Selected exhibitions: Le Rêve des formes, Palais de Tokyo, Paris (2017); Dreamlands: Immersive Cinema and Art, 1905 – 2016, The Whitney Museum of American Art, New York (2016); Ephemerol, Ramiken Crucible, New York (2016, solo); Streams of Warm Impermanence, David Roberts Art Foundation, London (2016), Spring, Swiss Institute, New York (2015, solo), 2015 The Architect’s Plan, His Contagion and Sensitive Corridors, New Galerie, Paris (2015, solo); Inhuman, Museum Fridericianum, Kassel (2015); DIDING – An Interior That Remains an Exterior?, Künstlerhaus / Halle für Kunst & Medien (KM–), Graz (2015).
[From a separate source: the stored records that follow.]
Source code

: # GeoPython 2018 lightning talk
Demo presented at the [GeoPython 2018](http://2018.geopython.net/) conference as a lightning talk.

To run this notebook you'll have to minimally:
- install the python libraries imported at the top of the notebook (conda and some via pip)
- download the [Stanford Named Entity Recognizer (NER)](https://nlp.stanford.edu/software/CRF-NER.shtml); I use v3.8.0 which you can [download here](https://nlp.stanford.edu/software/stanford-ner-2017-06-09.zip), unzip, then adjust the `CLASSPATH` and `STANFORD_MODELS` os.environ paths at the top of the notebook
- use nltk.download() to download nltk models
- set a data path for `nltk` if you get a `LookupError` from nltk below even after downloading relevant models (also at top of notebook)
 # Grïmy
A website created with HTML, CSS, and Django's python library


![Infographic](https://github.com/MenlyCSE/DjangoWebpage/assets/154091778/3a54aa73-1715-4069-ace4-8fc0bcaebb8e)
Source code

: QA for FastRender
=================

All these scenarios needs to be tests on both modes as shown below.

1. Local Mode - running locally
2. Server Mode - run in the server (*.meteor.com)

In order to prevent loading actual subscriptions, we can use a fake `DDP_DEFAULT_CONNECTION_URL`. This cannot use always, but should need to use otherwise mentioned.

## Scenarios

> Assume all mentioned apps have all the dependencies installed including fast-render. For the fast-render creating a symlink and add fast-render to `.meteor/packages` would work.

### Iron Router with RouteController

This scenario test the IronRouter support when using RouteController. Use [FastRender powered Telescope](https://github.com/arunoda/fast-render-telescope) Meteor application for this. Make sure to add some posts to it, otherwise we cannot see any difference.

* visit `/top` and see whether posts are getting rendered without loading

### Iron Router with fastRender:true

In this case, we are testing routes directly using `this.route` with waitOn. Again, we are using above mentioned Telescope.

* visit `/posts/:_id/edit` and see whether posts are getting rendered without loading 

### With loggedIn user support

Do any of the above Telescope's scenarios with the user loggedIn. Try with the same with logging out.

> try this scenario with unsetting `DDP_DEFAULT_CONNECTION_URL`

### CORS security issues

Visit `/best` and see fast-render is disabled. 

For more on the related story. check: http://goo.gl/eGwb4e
She participated in the Vienna Biennale at MAK museum (2017) as well as in the 9th Berlin Biennale, KW Institute for Contemporary Art (2017).
Dora Budor creates sculptures which explore cultural phenomena found in mainstream American cinema and, in turn, seek to expose its technical and otherwise overlooked elements. Budor most regularly engages with movie props in order to reanimate them, giving them a second life by way of re-contextualization. Here, she gives new meaning to the amphibian rain scene of the Hollywood film Magnolia (1999) by creating interactive ceiling structures that are activated by the viewer’s presence. Light pulses across the walls according to levels of human activity.
Budor views cinema from an anthropological point of view, seeking to explore how people interact with films and the way that fictional characters become part of a collective reality.